● ASSIGNMENT:
Each line of the listing that includes the string "lines" is to be identified and copied.

● INPUT RECORDS:
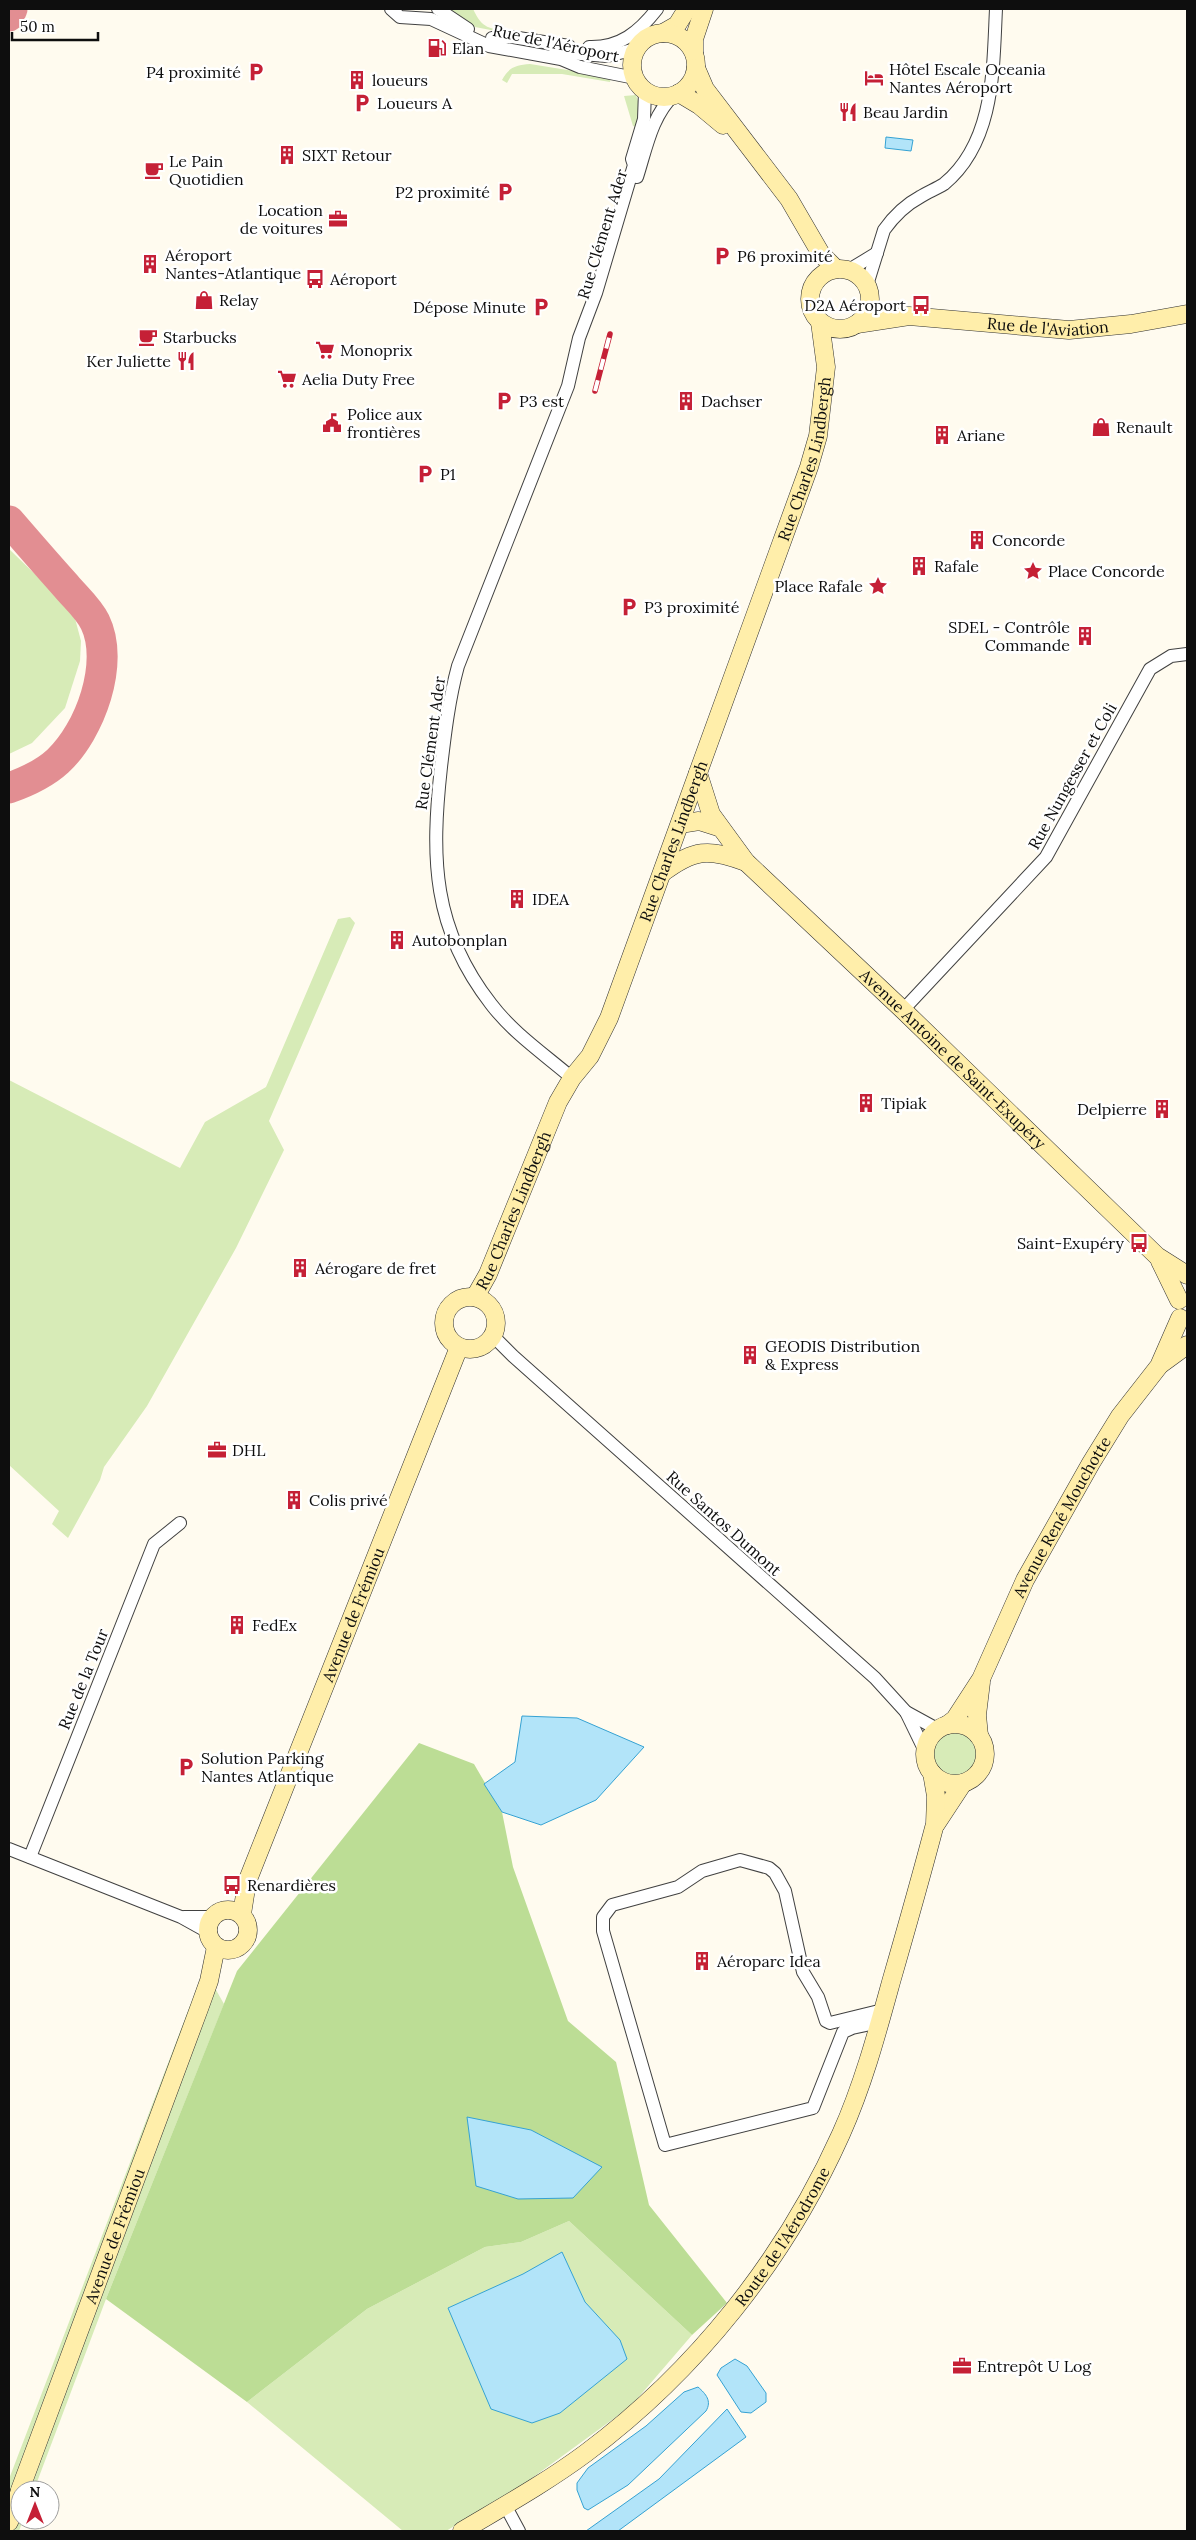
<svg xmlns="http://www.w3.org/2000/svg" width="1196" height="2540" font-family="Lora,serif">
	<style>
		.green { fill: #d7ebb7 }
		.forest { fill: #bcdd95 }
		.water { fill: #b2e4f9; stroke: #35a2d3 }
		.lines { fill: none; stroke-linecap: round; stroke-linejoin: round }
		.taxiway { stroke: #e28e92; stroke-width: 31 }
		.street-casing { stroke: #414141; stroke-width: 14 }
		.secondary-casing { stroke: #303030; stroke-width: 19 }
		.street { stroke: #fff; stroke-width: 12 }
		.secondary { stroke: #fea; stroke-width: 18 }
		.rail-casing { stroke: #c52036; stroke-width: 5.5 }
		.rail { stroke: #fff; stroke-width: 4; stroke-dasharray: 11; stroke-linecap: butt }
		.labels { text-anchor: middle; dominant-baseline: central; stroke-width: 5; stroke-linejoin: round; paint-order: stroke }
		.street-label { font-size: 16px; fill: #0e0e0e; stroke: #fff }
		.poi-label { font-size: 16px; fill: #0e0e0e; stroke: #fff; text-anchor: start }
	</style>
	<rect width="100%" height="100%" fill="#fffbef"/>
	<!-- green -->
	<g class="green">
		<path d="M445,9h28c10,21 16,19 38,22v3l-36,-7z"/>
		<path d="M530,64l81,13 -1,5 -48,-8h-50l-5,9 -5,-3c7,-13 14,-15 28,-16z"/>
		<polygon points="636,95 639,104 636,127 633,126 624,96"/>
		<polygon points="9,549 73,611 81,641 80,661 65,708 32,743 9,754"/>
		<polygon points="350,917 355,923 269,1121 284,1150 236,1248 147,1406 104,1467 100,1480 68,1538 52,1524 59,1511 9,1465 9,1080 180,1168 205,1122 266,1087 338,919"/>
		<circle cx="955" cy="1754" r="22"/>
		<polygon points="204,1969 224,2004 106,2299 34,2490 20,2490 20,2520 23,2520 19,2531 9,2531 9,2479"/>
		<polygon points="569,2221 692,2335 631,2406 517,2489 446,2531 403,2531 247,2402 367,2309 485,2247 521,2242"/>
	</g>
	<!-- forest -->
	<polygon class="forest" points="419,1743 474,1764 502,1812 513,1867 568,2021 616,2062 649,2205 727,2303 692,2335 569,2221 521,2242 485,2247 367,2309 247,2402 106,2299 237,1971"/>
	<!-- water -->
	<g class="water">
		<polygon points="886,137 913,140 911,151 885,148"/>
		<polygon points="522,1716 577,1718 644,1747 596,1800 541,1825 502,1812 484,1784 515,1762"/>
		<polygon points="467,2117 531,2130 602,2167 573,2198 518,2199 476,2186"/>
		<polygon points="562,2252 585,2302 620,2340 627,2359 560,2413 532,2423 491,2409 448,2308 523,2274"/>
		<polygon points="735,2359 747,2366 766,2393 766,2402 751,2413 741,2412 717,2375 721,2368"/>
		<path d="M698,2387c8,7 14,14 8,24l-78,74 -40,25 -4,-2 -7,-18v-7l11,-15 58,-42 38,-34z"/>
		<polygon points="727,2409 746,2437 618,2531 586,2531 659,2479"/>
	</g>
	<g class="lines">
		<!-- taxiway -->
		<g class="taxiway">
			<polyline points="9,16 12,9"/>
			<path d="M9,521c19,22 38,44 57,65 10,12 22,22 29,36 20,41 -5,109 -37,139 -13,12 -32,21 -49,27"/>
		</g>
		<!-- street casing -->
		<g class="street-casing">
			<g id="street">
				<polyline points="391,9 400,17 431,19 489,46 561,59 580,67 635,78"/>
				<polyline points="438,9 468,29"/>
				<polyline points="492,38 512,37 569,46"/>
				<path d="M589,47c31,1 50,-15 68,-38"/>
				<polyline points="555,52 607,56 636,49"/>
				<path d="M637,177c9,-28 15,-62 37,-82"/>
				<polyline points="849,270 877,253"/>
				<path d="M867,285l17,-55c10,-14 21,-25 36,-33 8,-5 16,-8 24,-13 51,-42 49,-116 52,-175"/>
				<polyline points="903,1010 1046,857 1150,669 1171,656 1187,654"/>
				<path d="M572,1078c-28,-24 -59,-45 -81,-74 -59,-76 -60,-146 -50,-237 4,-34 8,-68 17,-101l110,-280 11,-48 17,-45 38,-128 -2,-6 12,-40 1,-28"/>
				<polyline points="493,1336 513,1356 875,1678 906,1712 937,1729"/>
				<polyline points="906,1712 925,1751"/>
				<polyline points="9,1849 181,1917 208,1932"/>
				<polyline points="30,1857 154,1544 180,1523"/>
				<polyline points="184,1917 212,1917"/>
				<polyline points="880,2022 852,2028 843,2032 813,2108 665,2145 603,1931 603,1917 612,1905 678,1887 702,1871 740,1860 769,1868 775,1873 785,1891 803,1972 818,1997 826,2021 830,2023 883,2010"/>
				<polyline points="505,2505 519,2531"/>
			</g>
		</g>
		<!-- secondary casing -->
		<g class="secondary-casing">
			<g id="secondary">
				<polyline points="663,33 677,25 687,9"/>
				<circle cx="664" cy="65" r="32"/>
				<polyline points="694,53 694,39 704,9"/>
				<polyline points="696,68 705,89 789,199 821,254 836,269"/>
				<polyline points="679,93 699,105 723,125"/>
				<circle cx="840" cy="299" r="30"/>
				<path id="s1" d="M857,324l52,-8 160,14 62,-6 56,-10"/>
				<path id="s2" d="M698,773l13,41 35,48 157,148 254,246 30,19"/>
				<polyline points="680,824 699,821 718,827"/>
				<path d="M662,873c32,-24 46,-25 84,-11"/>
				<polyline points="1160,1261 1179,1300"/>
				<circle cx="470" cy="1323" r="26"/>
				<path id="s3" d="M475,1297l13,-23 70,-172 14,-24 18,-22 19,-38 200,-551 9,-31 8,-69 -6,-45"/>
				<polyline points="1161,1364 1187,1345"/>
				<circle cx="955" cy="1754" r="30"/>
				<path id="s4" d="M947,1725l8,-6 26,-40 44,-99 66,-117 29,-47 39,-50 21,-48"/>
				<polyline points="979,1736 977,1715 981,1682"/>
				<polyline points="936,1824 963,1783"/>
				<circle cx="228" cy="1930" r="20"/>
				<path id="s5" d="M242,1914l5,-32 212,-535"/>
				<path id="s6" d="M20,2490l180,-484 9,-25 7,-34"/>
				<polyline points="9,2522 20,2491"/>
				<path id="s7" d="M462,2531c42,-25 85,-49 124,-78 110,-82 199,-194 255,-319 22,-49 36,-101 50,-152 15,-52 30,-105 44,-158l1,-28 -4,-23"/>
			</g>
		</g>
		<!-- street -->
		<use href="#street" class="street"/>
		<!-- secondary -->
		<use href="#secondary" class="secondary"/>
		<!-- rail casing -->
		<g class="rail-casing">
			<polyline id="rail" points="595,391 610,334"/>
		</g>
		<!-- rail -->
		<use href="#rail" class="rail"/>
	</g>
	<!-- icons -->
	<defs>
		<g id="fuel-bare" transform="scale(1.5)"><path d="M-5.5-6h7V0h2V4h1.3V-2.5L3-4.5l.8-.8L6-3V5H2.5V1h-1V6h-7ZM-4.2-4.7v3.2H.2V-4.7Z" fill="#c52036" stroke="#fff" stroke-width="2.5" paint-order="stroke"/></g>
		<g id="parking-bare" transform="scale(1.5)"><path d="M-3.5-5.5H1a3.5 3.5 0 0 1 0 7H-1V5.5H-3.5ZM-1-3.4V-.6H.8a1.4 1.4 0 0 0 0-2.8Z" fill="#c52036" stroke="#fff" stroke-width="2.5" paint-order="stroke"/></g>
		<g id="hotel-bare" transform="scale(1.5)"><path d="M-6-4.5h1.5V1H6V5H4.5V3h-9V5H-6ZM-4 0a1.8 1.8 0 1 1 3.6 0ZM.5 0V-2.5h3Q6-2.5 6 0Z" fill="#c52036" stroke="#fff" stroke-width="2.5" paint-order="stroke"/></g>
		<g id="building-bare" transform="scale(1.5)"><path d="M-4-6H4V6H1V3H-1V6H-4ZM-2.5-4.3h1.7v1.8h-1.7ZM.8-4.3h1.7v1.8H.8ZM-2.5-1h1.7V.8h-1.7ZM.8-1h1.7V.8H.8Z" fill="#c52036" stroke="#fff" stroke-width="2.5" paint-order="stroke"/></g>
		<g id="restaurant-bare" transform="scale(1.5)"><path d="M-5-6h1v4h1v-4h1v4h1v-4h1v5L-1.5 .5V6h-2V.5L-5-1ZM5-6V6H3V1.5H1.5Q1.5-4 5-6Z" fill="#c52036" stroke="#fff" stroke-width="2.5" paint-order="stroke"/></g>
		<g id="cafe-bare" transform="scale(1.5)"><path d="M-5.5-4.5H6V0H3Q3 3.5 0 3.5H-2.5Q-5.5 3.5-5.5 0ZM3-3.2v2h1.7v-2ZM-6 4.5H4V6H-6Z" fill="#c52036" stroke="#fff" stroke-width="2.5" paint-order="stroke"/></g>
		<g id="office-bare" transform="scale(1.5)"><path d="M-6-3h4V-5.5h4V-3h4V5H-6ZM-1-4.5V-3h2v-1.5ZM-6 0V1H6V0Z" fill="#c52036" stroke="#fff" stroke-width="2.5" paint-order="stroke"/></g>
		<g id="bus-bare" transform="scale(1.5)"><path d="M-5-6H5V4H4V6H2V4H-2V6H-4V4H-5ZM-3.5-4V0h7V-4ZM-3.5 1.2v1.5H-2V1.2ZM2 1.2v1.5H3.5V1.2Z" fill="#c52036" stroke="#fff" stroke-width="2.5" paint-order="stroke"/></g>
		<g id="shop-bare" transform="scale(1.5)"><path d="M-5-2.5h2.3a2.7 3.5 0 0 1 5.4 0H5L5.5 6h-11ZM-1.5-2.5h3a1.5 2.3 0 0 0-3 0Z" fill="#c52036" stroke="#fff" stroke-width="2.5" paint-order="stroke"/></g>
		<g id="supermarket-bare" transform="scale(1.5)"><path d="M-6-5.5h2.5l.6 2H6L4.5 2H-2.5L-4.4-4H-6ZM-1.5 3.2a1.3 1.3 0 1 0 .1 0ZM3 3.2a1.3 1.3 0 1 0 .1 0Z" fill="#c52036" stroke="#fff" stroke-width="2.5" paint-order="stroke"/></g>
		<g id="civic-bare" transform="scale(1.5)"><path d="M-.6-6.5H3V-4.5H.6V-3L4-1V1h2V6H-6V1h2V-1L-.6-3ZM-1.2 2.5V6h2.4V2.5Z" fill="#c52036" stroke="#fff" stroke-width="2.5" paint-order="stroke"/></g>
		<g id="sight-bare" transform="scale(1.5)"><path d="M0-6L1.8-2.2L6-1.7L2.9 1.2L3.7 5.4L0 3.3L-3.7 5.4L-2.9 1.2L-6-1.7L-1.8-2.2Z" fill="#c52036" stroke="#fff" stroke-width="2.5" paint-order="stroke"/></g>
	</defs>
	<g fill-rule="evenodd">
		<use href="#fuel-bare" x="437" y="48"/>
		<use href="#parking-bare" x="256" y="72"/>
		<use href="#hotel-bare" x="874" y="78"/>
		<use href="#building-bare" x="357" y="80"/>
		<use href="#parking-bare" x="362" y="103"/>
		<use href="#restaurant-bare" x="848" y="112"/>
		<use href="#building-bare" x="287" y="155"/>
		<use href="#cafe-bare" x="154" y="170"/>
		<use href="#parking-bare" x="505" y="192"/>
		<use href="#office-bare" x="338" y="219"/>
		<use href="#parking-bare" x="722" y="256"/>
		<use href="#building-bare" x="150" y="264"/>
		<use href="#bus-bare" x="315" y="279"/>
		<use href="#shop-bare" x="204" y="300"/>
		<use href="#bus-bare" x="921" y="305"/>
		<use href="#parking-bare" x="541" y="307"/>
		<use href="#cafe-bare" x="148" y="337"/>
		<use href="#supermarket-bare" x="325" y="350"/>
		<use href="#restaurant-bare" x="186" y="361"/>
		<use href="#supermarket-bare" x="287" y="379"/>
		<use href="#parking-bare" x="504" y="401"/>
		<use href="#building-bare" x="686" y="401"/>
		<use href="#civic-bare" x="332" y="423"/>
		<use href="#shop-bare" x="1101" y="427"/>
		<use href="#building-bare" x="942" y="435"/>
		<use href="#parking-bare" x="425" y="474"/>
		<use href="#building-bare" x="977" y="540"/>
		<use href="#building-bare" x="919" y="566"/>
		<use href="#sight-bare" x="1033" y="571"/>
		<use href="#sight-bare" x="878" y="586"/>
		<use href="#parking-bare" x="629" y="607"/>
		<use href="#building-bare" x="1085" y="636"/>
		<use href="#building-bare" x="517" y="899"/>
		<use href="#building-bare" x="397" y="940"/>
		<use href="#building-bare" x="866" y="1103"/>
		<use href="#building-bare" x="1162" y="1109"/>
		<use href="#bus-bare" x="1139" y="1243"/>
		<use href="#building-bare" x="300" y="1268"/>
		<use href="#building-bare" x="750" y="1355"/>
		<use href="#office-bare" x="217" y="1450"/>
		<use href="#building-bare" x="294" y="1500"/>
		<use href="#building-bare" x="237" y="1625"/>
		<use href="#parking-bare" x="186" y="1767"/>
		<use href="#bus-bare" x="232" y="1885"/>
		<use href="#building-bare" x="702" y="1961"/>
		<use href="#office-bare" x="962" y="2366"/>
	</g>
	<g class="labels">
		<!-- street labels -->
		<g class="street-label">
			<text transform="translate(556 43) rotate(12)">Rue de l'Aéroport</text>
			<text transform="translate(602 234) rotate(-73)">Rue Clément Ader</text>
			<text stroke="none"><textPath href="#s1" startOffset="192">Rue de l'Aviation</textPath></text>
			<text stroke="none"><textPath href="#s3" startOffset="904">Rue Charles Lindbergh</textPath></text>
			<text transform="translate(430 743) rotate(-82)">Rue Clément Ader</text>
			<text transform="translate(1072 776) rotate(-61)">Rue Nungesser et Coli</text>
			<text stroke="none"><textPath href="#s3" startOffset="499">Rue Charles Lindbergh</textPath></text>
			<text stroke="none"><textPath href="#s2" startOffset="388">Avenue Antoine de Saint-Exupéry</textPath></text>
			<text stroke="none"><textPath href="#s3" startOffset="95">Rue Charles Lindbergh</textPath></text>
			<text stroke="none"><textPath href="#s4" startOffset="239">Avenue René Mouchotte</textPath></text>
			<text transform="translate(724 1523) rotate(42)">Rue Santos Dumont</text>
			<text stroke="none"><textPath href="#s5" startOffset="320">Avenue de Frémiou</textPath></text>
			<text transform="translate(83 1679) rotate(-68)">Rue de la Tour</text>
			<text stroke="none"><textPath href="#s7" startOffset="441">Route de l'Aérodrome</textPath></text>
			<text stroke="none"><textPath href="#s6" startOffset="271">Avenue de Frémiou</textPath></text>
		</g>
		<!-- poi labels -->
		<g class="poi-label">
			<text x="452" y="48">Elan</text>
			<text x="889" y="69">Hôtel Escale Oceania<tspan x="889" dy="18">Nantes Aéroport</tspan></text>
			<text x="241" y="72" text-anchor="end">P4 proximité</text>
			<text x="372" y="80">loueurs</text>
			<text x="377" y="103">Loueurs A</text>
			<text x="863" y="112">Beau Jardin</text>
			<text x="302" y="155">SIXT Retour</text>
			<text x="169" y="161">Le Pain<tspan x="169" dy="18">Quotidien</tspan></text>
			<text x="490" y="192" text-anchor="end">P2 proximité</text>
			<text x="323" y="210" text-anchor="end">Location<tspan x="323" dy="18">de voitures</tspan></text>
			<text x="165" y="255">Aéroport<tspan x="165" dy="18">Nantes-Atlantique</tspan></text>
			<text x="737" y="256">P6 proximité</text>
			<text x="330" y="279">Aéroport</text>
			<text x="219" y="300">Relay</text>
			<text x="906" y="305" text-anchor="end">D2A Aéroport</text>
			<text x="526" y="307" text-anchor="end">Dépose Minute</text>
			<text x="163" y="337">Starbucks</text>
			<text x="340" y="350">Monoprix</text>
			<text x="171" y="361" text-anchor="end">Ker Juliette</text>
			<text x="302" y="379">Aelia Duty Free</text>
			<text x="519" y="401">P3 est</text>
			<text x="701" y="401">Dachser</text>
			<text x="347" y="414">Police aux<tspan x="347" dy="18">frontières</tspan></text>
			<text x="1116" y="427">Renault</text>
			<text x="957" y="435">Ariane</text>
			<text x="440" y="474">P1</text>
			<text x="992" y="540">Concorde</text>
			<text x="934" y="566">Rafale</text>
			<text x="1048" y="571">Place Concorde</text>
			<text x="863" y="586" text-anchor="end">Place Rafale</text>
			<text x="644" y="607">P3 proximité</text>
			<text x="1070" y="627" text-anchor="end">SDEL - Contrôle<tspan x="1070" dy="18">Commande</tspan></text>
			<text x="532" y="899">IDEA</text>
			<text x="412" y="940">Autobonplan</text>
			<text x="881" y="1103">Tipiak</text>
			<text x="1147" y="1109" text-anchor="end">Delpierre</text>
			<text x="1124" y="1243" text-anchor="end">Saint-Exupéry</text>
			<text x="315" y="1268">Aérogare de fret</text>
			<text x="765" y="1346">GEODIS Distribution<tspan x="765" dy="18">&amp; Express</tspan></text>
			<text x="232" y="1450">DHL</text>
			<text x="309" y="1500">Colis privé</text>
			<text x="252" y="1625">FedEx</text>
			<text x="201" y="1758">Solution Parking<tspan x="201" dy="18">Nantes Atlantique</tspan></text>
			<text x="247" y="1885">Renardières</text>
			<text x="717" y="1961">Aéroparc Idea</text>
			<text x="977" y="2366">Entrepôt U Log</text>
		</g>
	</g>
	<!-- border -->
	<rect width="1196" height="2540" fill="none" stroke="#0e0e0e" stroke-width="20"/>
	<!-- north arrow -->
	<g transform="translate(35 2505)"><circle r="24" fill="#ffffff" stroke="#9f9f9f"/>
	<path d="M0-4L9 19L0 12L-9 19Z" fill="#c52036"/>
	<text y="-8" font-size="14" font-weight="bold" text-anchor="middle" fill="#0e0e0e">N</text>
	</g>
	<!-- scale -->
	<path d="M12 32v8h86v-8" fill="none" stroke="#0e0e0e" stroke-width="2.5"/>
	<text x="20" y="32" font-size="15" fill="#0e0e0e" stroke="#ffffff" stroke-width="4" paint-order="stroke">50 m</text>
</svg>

● ANSWER AREA:
		.lines { fill: none; stroke-linecap: round; stroke-linejoin: round }
	<g class="lines">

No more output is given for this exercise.